1969 Chevelle SS 396/375 h.p. L78
Beautiful car but it's gotta be a 67 this time around for sentimental reasons. My pops has been talking about the specific year he wants since as long as I can remember. Appreciate the link though, thanks.

There's a few on Ebay now like this one.

1967 Chevrolet Chevelle SS | eBay
Thanks, that is around the price range I was hoping the black one would be. Seems like a good comparison and a 10-15k dealer mark up wouldn't surprise me.

I think you really have to look at what they sold for and not all the asking prices. I have a 66 that will change hands this month. I've queued people up starting in March of last year. People want specific years or year ranges. There's an issue of having a buyer ready when you are selling, number of buyers, etc...

You can find links showing 59K+ yet a few just went up on eBay and didn't hit 30K.

• [What to do]
1. In the Chevelle discussion, rewrite the paragraph beginning "I think you really have to look" as a short list that keeps its main facts.
2. Write down word for word the part of the Chevelle discussion that starts with the words "1969 Chevelle SS" and ends with "of buyers, etc...".
Use only the Chevelle discussion for what follows.

• [Extracted data]
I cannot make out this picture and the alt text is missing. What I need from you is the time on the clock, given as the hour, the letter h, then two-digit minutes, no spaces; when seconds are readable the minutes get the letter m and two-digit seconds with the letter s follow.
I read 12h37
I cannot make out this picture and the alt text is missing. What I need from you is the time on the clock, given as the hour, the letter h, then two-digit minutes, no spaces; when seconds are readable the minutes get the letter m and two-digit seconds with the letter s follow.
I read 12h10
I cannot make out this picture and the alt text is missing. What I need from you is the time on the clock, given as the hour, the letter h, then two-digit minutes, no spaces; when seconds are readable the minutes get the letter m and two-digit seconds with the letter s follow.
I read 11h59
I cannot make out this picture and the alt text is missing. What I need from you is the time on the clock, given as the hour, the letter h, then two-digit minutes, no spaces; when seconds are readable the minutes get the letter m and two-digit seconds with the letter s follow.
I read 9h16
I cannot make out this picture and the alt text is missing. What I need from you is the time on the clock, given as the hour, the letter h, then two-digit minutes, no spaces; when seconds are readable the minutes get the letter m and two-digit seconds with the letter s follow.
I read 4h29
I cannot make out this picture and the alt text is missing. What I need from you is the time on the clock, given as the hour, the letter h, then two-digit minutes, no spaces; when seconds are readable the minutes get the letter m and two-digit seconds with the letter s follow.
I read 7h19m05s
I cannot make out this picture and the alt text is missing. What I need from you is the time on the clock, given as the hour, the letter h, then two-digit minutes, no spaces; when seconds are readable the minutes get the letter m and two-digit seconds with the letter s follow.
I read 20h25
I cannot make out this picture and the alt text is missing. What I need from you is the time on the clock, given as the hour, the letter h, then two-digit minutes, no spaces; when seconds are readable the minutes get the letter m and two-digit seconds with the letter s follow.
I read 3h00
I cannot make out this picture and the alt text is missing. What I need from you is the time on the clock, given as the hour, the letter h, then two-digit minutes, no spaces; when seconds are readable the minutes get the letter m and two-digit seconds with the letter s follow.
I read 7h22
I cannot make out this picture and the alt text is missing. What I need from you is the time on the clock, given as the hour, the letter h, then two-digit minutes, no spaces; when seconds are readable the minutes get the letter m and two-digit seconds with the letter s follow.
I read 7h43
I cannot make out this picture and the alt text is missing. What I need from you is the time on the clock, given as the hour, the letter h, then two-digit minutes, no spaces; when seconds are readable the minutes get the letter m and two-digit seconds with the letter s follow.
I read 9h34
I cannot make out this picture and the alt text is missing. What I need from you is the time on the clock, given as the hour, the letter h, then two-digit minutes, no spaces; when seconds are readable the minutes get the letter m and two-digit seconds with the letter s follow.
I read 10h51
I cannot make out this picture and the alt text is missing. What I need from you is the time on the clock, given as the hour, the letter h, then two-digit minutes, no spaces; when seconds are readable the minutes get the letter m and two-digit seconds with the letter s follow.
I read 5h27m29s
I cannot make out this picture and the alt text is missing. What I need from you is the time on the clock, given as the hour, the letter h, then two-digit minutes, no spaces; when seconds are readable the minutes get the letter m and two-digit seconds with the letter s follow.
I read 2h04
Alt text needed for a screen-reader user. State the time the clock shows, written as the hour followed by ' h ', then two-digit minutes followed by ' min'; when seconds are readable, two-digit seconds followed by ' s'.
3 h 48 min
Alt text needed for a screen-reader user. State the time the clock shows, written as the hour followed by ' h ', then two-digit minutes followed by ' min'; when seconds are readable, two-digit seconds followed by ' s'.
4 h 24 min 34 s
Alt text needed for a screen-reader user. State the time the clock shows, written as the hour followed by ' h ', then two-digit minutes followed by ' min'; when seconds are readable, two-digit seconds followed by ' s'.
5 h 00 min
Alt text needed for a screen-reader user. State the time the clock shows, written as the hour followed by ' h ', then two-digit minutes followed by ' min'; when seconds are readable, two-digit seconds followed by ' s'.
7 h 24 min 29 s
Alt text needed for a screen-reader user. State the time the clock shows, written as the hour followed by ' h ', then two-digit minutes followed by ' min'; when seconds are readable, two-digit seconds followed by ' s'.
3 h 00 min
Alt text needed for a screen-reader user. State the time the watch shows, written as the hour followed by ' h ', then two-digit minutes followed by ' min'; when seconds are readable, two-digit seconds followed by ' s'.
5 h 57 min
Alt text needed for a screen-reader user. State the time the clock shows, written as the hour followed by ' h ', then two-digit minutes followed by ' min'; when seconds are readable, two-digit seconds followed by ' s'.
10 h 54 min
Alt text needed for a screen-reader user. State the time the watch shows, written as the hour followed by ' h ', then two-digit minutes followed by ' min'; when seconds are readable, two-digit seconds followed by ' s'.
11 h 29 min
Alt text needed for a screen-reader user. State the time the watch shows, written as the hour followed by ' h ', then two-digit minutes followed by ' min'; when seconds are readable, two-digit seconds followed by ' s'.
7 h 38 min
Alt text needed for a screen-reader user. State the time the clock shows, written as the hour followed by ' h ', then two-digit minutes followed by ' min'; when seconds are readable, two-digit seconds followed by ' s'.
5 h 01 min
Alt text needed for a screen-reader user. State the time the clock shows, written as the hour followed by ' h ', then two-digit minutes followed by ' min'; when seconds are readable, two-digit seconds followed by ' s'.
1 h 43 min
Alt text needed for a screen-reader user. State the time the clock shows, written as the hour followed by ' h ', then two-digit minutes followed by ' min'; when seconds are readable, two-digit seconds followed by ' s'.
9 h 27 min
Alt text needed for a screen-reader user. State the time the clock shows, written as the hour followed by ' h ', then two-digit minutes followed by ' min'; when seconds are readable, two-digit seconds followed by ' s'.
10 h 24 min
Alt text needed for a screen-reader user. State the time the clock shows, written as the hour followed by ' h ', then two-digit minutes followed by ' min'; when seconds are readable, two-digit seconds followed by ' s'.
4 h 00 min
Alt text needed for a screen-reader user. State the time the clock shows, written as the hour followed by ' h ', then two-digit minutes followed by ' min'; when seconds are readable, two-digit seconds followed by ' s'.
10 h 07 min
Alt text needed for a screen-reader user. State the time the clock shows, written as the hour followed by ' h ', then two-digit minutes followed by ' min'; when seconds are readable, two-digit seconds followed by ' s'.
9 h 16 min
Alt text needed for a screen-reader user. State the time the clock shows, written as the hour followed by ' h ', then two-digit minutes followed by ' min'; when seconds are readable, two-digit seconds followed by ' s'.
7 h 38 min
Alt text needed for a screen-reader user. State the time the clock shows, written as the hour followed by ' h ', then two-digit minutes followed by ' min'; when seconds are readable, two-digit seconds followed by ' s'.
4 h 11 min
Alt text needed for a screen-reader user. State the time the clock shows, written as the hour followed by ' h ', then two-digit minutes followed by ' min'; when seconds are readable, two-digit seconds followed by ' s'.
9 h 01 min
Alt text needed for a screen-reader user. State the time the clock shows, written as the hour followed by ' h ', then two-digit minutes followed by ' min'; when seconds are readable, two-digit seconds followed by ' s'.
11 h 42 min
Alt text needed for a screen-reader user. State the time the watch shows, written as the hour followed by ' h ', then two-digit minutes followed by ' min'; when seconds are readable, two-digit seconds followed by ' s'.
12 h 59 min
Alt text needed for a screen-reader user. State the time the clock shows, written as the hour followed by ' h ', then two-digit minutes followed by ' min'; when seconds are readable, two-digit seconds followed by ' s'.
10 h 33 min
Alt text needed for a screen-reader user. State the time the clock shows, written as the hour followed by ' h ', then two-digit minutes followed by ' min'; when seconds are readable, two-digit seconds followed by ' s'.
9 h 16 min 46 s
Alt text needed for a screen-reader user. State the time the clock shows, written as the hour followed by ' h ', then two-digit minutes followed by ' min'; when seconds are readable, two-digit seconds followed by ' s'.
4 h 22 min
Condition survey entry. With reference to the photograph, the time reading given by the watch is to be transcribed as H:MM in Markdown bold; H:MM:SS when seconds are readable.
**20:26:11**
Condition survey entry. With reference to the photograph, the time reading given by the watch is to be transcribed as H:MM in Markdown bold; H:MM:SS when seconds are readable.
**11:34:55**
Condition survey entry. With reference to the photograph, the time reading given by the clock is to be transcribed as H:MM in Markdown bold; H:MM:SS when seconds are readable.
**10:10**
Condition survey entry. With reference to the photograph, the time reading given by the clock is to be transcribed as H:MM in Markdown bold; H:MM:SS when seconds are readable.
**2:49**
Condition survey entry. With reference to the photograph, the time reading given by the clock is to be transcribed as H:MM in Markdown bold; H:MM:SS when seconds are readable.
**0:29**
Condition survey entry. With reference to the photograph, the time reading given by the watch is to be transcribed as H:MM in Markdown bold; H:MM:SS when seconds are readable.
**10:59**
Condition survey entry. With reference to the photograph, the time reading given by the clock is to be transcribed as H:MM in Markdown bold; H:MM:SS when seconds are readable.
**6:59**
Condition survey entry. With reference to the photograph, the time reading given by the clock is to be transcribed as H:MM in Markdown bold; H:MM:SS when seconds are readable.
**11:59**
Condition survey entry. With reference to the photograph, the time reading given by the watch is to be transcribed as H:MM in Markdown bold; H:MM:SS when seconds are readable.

• [Correct answers]
1.
- Look at what cars actually sold for, not at asking prices.
- The writer has a 66 that will change hands this month.
- The writer has been lining up buyers since March of last year.
- People want specific years or year ranges.
- Selling depends on having a buyer ready when you sell and on the number of buyers.

2.
1969 Chevelle SS 396/375 h.p. L78
Beautiful car but it's gotta be a 67 this time around for sentimental reasons. My pops has been talking about the specific year he wants since as long as I can remember. Appreciate the link though, thanks.

There's a few on Ebay now like this one.

1967 Chevrolet Chevelle SS | eBay
Thanks, that is around the price range I was hoping the black one would be. Seems like a good comparison and a 10-15k dealer mark up wouldn't surprise me.

I think you really have to look at what they sold for and not all the asking prices. I have a 66 that will change hands this month. I've queued people up starting in March of last year. People want specific years or year ranges. There's an issue of having a buyer ready when you are selling, number of buyers, etc...